Em Que Tempos Vivemos?
O próprio Walter Salles vai apresentar o longa inspirado pelo desastre ecológico de Mariana, em Minas. Grandes diretores como Salles e o chinês Jia Zhanke assinam os esquetes, e haverá debate após a exibição. Espaço Itaú Augusta Sala 1, 21h15.
Lote 35
Ator de grandes filmes (de Patrice Chereau e Philippe Garrel), Éric Caravaca assina esse filme confessional, inspirado pelo segredo mais bem guardado de sua família. Éric teve uma irmã que morreu ainda menina, e cuja memória foi apagada por seus pais, que nunca guardaram uma foto dela sequer. Por quê? Cinearte 2, 18 h.
Padre e a Moça
Produção de 1966, o longa que Joaquim Pedro de Andrade adaptou do poema de Carlos Drummond de Andrade (Negro Amor de Rendas Brancas) estreou no ano seguinte - portanto, há 50 anos. Com belíssima fotografia de Mário Carneiro, montagem de Eduardo Escorel e trilha de Carlos Lyra, é considerado um dos grandes filmes do Cinema Novo.
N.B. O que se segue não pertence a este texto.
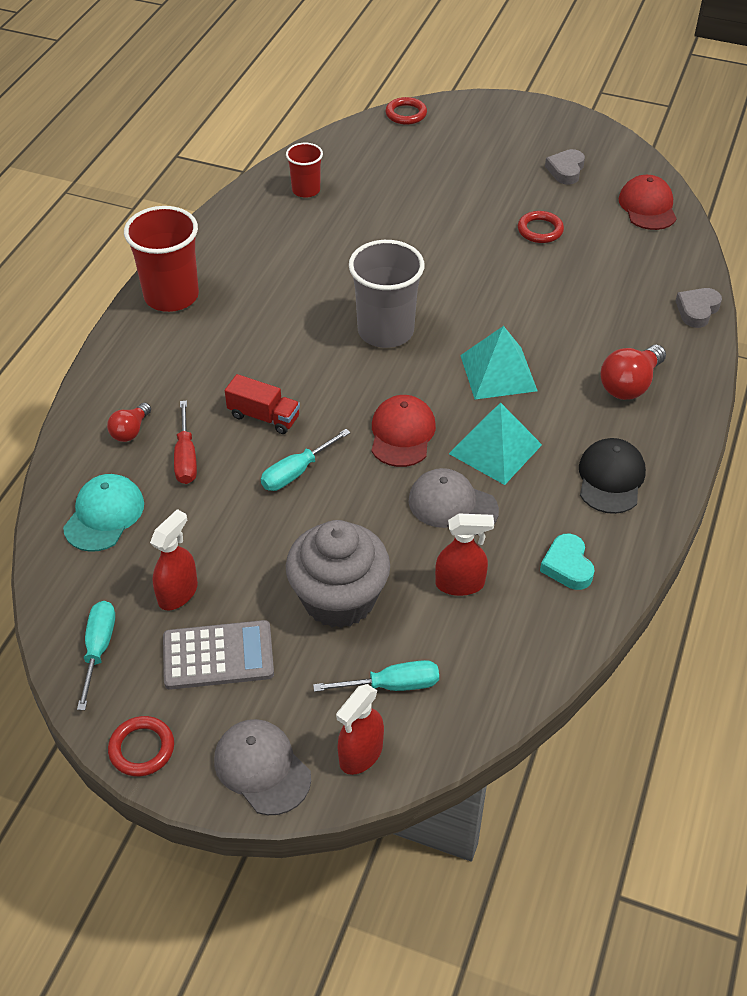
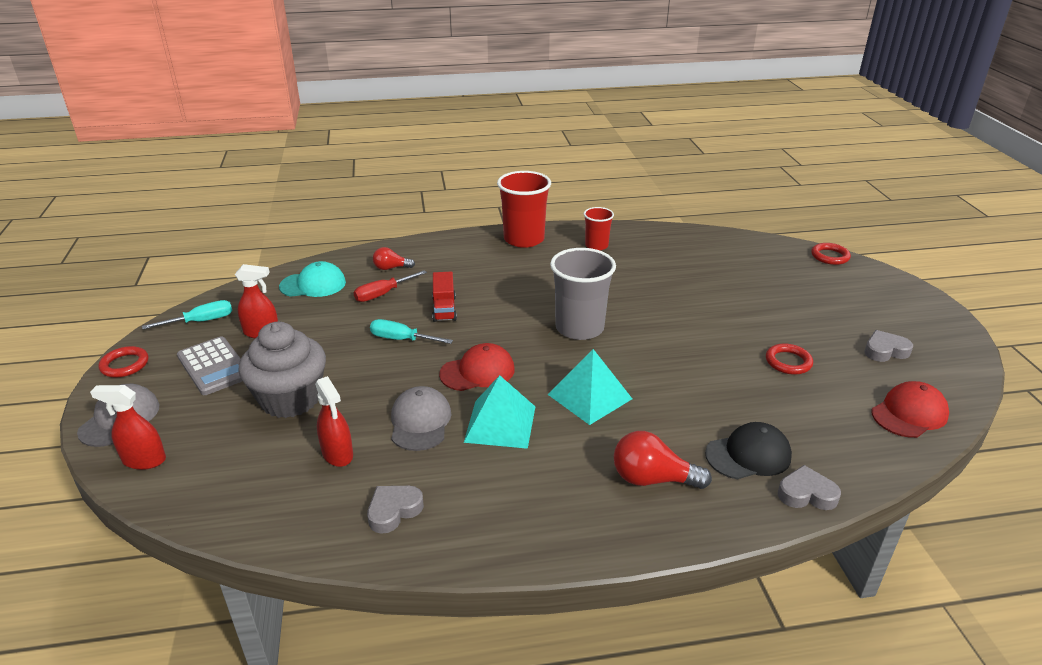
camera: 60 degrees right, 15 degrees down
red cup [286,143,323,198] -> red cup moved to [584,207,614,250]
turquoise screwdriver [313,660,439,692] -> none
turquoise heart [540,534,594,590] -> grey heart [367,486,424,534]
black cap [579,438,646,514] -> black cap moved to [705,422,792,479]

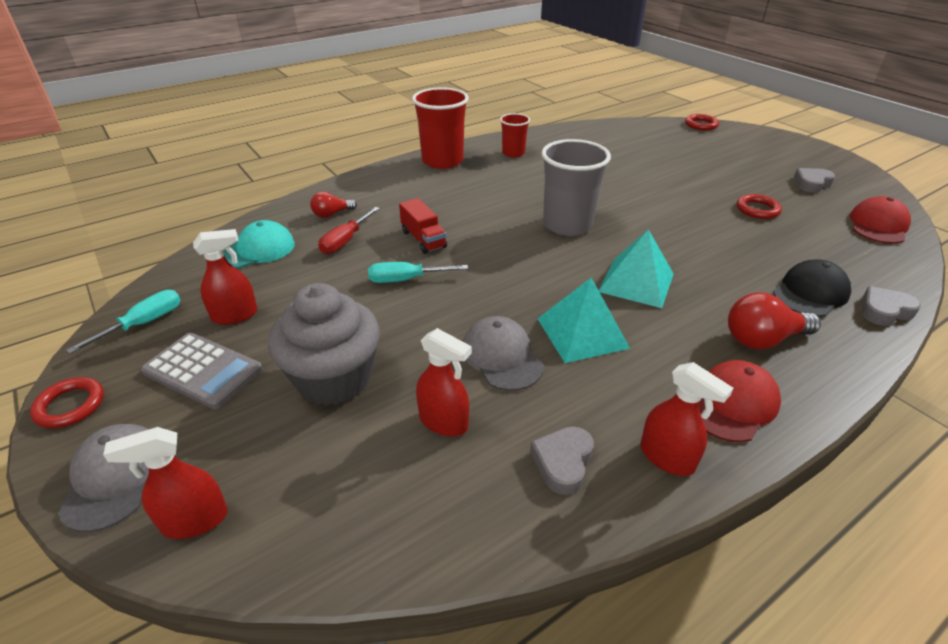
camera: 25 degrees left, 5 degrees up
red cap [439,343,515,391] -> red cap moved to [699,360,781,442]
none -> red spray bottle [641,362,733,476]

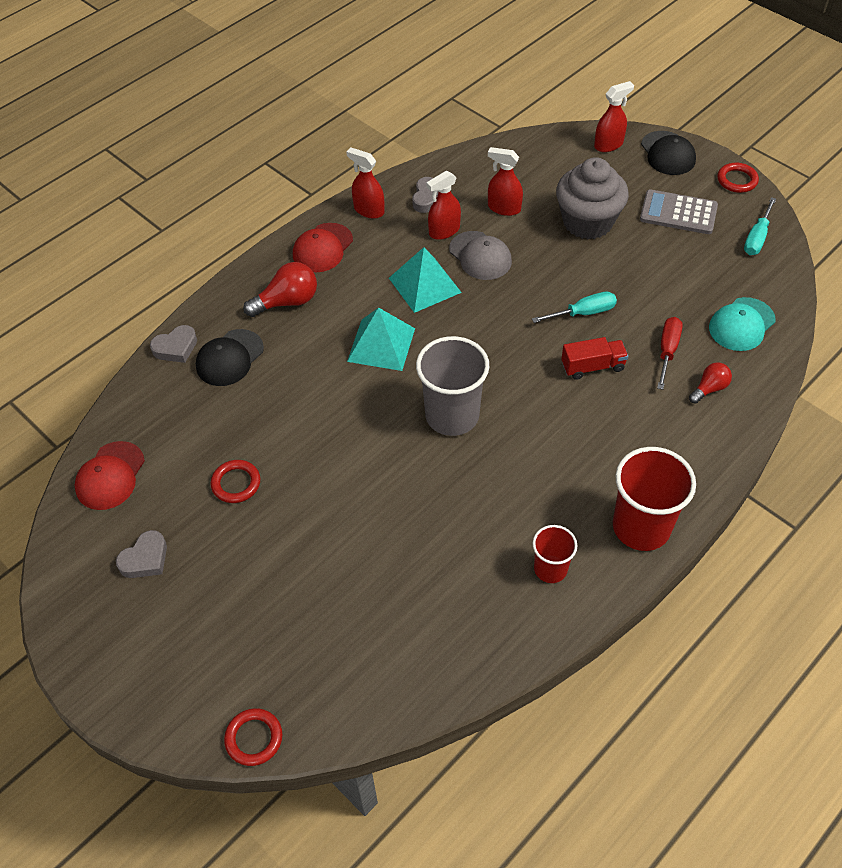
camera: 170 degrees right, 15 degrees up
grey cap [58,424,149,532] -> black cap [641,131,696,175]
red spray bottle [193,229,258,325] -> red spray bottle moved to [426,171,461,240]
red truck [399,198,447,254] -> red truck turned 120 degrees clockwise [561,337,628,380]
A Mostra exibe o filme como parte da homenagem aos 80 anos de Paulo José. E olhem que lindo - Paulo e Helena Ignez, que fazem o padre e a moça, apresentarão a sessão desta noite. Vão Livre do Masp, 19h30.
Viver e Outras Ficções
Jo Sol dirige o longa espanhol sobre homem que deixa o hospital psiquiátrico, mas precisa de uma nova loucura para seguir vivendo num mundo que se tornou estranho para ele. Frei Caneca 3, 21h30.
As informações são do jornal O Estado de S. Paulo.